What seems to be emerging from ICESat-2 and Grace-Fo is more than data, however. The two upgraded sensing missions work in a complementary manner toward a larger purpose. In measuring the height of the polar ice sheets, for instance, ICESat-2 is good at assessing changes in volume; in measuring the gravitational pull of the ice, Grace-Fo is good at assessing changes in mass.
The urgency of the situation in the Arctic makes the scrutiny of new satellites all the more crucial.
Meanwhile, ICESat-2, with its precision laser, gives fine spatial resolution of thinning glaciers and vulnerable regions — a resolution far better than Grace’s. But because ICESat-2 surveys the same area only every 91 days, Grace’s frequent monitoring can help fill in gaps. This leads to a “data fusion” between the two satellite records. “The sum of the parts here is really bigger than the parts alone,” said Landerer.
What’s more, by incorporating these remote sensing missions with other studies (European missions; field observations by scientists on the ice; and an ongoing NASA mission known as OMG, or Oceans Melting Greenland, which measures sea temperatures in the Arctic and how they’re eroding coastal glaciers), scientists can grasp a bigger picture. It’s from these three measurements, ICESat-2, Grace-Fo, and OMG, that “we really get at the question: What’s the process driving the melt and ice loss?” said Frank Webb, manager of JPL’s Earth Science Research and Mission Formulation Office.
In other words, these sensing tools are not only showing us what is happening.

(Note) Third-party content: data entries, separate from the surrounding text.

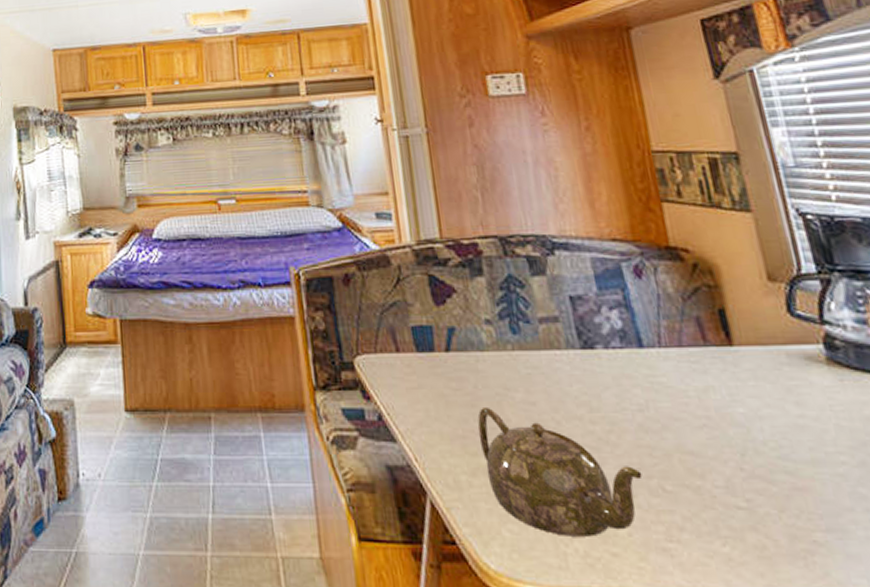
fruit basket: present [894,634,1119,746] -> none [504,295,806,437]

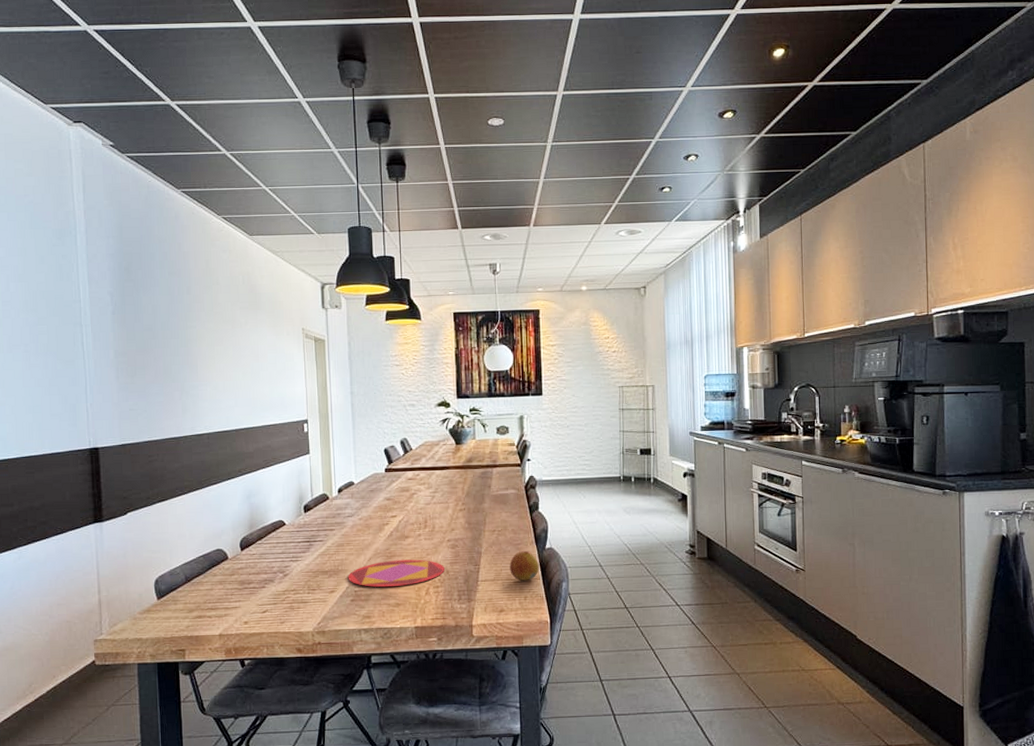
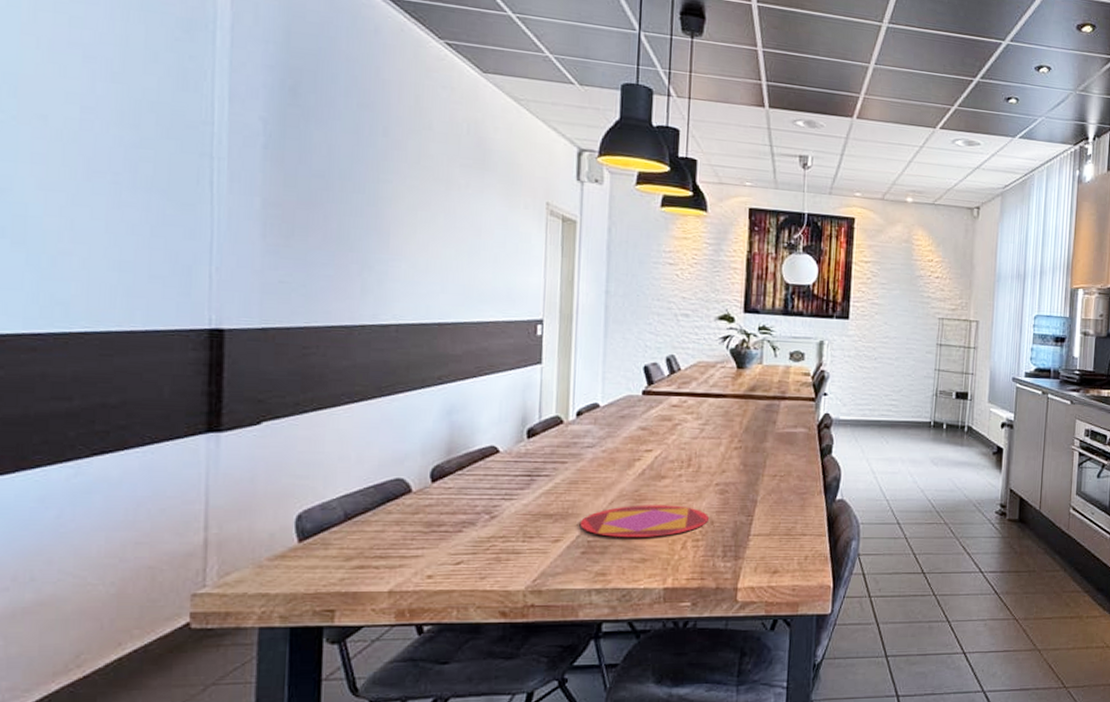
fruit: present [509,550,539,581] -> none [790,501,826,537]

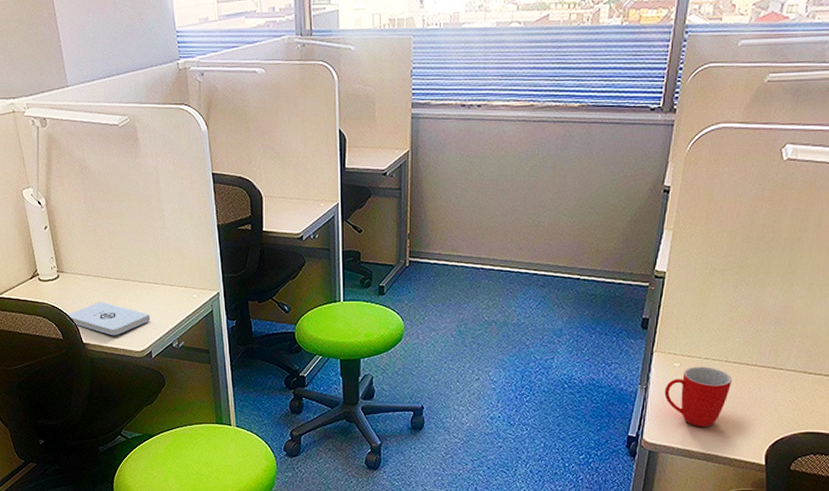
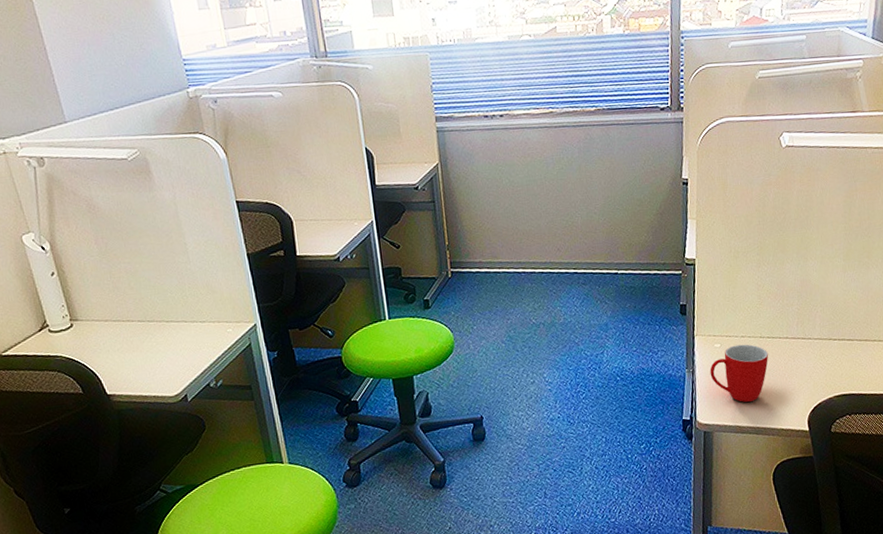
notepad: present [66,302,151,336] -> none [85,347,183,383]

They’re helping us see how it is happening. The observations show us precisely where Greenland’s glaciers are thinning the most, and whether the unstable areas of West Antarctica — the regions that worry sea-level-rise experts the most — are moving into a phase of unstoppable collapse.
Of course, this is not only a meaningful advance in science, but useful data for millions of people living near the coasts and just a few feet above sea level. Together, ICESat-2, and Grace-Fo will in time give us the opportunity to better model the future of the polar regions and vulnerable coastal settlements.

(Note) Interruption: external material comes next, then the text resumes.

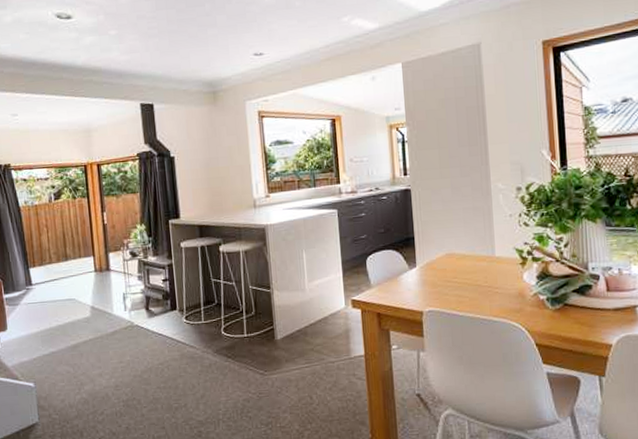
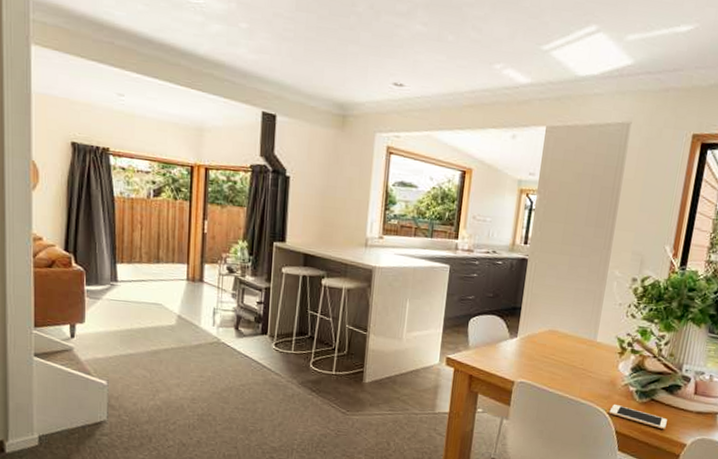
cell phone: none [524,316,586,334] -> present [609,404,667,430]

And yet, these satellites are also sentinels of a grim future.
In their constant watch they remind us, orbit after orbit, that our world is melting at an accelerating rate. As they demonstrate our surpassing technological ingenuity, and as they rain down on us their streams of data, they likewise demonstrate our negligence. We watch the planet’s problems spread and intensify, year by year. And with a God’s eye view, we can now stand by and see it happen in real time.
Jon Gertner is a journalist who writes about science, technology, and innovation. He is the author, most recently, of “The Ice at the End of the World: An Epic Journey Into Greenland’s Buried Past and Earth’s Perilous Future,” and can be reached on Twitter at @jongertner.
A previous version of this article incorrectly described the altitude and velocity of the ICESat-2 satellite. Thanks to some further number crunching prompted by a reader with a keen interest in orbital dynamics, NASA confirms that the satellite decoupled at 298 miles above the earth and is now orbiting between 304 and 318 miles above Earth at about 17,448 miles per hour, not 15,660 miles per hour.